The imminent arrival of e-commerce giant Amazon in Australia will have a positive impact on industrial property values, a negative impact on some retail property values, and require change in strategy from both sectors to reap the most benefits.

That’s among of the findings of the latest House View report authored by Luke Dixon, AMP Capital’s Head of Real Estate Research.

“Strong future growth in e-commerce is great news for the industrial sector, which will benefit from rising logistics and e-commerce demand,” says Dixon.

“Meanwhile the retail sector is facing headwinds from technology disruption and the mooted entry of Amazon is forcing local retail operators and shopping centre managers to invest in customer and delivery services,” Dixon adds.

Great news in the industrial sector will only come to those who are prepared though.

Luke Briscoe, AMP Capital Managing Director, Office & Industrial, says being a player in the logisitics space will involve finding or utilising the right assets to making them suitable for e-commerce environment.

“Commercial and industrial real estate is a platform to support businesses in their success,” says Briscoe.

“In order to be able to be the partner of choice for Amazon, or any other customer for that matter, we need to understand their business and how real estate can be used an enabler for their business model,” Briscoe says.

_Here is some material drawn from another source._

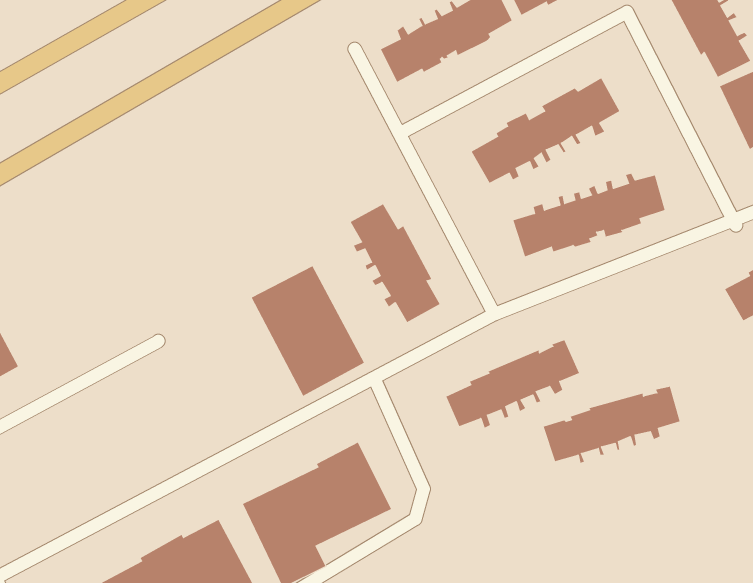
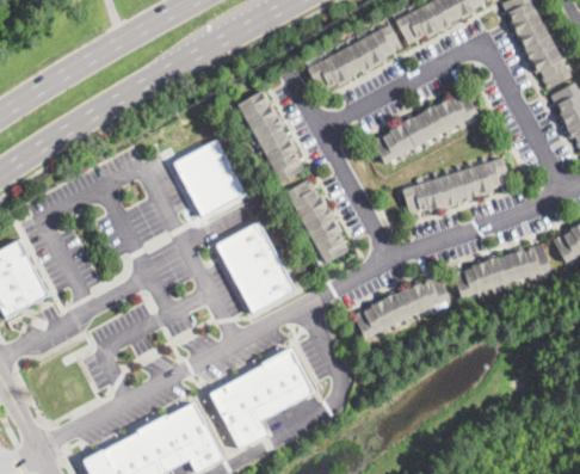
building: none -> [236,87,306,183]
building: none -> [173,138,245,216]
building: [543,386,680,463] -> [451,244,549,298]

Briscoe says AMP Capital is itself leveraging its industrial capability to ensure it understands the Amazon requirements to best provide a logistics, office or retail solution for them.

“For an e-commerce customer like Amazon, which promises two-hour delivery and free shipping for its Amazon Prime customers, meeting their property needs will involve building owners providing solutions in both the traditional industrial markets and inner city locations,” says Briscoe.

The reason for this is that Amazon will likely deploy a hub and spoke logistics framework to meet their delivery-time guarantee in Australia.

Briscoe believes this will likely involve having a combination of larger 50,000sqm warehouses in the traditional industrial markets, supported by smaller 10-20,000sqm ‘last mile’ logistics spaces or ‘dark stores’ closer to the end consumer in the inner city.

“Ultimately we are in the business of creating exceptional real estate experiences to support our customers in their success,” Briscoe says.
“Times have significantly shifted in the real estate sector, with customer centricity being a major driver of real estate strategies across the country,” – he says ”

All up, AMP Capital predicts Amazon will take up as much as 350,000 sqm of gross space by 2021.

The arrival of the likes of Amazon will not be such a positive for the retail sector though. AMP Capital predicts that shopping centres and precincts will need to become more “experiencial” to thrive.

“It will drive adaptation in the tenancy mix, moving away from electronics and fashion to food and beverage,” says Dixon.

“Destination assets like regional malls with higher levels of entertainment and experiential offering best placed to defend against consumer shrinkage,” he says.

In the office sector, the impact will be less felt, however logistics volume increase will create need for onsite services such as delivery lockers and increased truck delivery and loading locations, Dixon adds.